Why all the doom and gloom? Erica's happy at the Day School and doing well, what could change that. Hopefully nothing, says Day School Executive Director Ruth Castleberry, but things are a little uncertain.
Erica is on a Medicaid program called TEFRA, or Tax Equity Fiscal Responsibility Act, that pays the Day School for the $2,600 a month her therapy costs. State budget cuts are threatening that program.
"My husband and I want to provide a good life for our kids. We both have full-time jobs but we could not afford $2,600 a month, no one could unless they are very, very wealthy," Amyx said.
Castleberry agrees, and apparently the government did too, that's why TEFRA was added to the Medicaid program during the Reagan era.
"There was a little girl in one of the northern states who was very health fragile and it got to the point her parents needed some help," Castleberry said. "Her mother discovered the state would pay $120,000 a year to institutionalize her but wouldn't pay $40,000 a year to help them keep her home.
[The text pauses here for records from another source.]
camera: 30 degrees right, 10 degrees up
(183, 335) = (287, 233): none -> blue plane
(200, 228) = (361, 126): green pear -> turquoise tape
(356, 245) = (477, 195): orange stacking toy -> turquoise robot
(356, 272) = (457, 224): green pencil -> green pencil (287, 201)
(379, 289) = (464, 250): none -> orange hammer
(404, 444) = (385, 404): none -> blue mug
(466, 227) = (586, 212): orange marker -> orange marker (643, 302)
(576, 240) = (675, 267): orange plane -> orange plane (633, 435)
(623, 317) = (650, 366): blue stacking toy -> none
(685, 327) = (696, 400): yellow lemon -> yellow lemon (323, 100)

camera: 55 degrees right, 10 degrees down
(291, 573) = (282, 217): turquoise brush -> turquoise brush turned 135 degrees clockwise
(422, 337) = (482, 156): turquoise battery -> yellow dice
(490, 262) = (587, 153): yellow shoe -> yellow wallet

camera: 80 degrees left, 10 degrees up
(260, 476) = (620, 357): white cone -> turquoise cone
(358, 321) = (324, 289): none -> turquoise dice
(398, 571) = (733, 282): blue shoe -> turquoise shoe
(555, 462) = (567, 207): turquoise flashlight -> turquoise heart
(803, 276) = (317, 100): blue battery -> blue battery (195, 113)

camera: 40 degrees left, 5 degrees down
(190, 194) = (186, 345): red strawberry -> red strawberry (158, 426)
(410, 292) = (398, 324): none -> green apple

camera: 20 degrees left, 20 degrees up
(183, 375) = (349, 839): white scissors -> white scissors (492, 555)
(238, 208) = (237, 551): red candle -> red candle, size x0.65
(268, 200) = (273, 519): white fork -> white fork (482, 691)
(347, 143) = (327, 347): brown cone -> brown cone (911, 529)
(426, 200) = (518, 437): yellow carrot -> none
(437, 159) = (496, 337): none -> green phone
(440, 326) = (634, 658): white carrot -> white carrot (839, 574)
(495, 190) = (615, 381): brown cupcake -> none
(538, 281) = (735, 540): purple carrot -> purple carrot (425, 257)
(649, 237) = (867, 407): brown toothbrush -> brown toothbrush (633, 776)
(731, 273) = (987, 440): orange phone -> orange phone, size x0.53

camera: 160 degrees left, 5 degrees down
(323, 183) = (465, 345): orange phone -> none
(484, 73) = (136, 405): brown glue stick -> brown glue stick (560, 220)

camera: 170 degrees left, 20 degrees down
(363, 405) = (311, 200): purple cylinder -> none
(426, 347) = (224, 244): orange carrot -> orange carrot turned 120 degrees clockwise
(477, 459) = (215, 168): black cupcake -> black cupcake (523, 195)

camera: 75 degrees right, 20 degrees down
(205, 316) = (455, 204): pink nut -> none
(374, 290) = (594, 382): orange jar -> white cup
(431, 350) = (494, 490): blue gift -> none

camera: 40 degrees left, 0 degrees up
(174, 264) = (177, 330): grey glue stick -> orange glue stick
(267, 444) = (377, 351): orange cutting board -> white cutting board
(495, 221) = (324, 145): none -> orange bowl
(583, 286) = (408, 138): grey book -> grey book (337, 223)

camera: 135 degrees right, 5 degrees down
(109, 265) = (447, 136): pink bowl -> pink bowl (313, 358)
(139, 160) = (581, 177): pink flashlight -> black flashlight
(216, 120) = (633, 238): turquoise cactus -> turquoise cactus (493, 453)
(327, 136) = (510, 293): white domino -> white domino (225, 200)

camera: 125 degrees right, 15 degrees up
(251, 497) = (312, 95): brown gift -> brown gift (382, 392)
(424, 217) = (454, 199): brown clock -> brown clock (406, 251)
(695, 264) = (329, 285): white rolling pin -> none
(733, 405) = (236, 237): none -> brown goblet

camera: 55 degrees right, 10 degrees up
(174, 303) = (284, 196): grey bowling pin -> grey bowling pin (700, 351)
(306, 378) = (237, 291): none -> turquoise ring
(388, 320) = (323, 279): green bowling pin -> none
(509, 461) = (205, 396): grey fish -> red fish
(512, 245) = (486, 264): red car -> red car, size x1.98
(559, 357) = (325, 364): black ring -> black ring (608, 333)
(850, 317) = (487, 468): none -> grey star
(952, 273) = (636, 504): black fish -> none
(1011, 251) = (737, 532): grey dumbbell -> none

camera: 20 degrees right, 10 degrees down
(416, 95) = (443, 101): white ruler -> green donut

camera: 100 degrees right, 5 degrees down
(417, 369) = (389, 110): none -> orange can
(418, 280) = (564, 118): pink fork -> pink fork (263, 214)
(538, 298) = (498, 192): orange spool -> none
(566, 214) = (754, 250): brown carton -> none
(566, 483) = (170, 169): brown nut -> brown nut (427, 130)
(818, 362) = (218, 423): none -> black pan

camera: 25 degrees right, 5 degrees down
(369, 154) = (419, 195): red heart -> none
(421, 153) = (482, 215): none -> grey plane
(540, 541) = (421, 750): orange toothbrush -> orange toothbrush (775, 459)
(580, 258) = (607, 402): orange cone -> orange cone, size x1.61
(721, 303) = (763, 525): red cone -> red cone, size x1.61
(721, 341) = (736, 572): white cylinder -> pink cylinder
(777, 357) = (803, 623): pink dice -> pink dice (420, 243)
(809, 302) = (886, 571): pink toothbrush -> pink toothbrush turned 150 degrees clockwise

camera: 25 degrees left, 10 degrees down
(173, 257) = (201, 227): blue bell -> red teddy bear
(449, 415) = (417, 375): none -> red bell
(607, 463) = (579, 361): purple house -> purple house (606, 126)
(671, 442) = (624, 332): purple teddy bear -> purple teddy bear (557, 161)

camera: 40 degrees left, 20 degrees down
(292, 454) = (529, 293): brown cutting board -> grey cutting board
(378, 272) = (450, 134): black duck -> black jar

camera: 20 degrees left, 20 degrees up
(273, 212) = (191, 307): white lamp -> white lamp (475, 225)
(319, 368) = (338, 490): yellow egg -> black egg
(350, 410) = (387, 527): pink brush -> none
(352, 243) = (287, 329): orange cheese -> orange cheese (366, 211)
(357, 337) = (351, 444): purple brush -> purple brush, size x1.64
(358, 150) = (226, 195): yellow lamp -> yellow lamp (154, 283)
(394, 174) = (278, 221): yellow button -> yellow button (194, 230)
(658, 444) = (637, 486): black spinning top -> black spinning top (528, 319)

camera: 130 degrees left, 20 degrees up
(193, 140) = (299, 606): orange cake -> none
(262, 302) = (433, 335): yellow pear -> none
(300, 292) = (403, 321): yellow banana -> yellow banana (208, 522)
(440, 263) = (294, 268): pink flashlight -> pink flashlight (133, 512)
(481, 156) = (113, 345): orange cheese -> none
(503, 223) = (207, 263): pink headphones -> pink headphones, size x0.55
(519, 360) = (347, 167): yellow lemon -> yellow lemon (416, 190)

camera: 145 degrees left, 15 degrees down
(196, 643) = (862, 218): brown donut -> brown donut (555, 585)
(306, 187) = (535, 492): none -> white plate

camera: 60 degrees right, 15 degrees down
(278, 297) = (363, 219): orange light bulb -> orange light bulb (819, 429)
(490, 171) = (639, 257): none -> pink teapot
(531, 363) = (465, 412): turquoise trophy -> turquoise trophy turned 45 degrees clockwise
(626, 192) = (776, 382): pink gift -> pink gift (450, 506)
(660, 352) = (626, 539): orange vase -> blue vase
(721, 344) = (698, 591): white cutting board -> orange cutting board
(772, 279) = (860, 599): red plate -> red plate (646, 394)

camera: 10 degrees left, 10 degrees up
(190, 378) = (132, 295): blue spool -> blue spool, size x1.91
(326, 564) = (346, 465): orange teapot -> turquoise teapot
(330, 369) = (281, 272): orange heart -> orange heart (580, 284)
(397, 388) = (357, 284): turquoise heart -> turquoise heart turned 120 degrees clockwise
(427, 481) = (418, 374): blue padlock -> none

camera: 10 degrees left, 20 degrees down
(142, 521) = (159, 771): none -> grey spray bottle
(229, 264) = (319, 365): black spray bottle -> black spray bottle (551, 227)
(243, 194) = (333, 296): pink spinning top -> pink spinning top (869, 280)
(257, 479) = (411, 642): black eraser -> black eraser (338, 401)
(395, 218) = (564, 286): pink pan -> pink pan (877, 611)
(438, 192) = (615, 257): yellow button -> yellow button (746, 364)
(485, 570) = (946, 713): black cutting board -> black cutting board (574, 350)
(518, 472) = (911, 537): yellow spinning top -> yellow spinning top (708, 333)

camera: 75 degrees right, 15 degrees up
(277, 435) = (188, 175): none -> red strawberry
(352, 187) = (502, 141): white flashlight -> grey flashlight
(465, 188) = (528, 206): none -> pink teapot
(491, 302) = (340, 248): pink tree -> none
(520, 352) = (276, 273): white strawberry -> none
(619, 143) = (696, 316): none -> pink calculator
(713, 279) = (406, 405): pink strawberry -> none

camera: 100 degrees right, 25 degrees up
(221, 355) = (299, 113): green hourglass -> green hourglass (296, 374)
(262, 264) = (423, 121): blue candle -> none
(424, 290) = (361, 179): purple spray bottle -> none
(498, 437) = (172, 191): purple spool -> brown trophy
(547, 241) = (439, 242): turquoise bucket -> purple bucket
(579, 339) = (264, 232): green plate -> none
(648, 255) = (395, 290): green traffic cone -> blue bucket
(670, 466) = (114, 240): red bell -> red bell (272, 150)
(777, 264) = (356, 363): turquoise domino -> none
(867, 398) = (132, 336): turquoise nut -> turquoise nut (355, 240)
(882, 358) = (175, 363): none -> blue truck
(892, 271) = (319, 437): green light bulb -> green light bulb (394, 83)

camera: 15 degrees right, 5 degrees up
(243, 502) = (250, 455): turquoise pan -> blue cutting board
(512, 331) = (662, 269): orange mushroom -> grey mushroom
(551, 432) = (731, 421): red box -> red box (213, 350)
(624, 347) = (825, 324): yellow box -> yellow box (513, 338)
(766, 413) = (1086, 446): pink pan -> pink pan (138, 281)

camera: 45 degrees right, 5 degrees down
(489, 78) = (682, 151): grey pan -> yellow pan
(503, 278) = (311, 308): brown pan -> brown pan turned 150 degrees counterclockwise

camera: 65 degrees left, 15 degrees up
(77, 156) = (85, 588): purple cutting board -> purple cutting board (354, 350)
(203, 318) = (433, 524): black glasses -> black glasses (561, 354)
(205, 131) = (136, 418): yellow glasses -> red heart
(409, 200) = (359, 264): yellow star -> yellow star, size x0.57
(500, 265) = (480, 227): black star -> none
That didn't make sense."
Children in the TEFRA program "tend to be children with a high level of need," Castleberry said, and eligibility depends on the child's needs without regard to the family's income.
Castleberry said "there is a state law that says the state is responsible for paying for (Day School) services." But through proposed changes, the legal obligation could shift, in essence putting the Day School and other centers like it in the same situation county detention centers are in -- sending the bill but not knowing when or if it will get paid, Castleberry said.
"We can't operate like that," she added. "How long could we still provide the services?"
She doesn't think very long, probably less than a year, in which time the center would lose about $500,000 of its total $3 million yearly budget.
Castleberry said she and her employees are hoping for the best but preparing for the worst.
"We have a fund-raiser planned for February, one for March, April, every month but June and if someone has an idea for that month we'd look at it," Castleberry said. "We're really looking how to raise additional money from the community and I've always tried not to do that because so many other United Way agencies need that money, too."
The Faulkner County Day School is a United Way of Faulkner County agency, receiving about $50,000 last year. Officials say one of the best ways to help the Day School through this TEFRA uncertainty is to make a donation through the United Way. If this is done very soon, it would go into the 2002 campaign.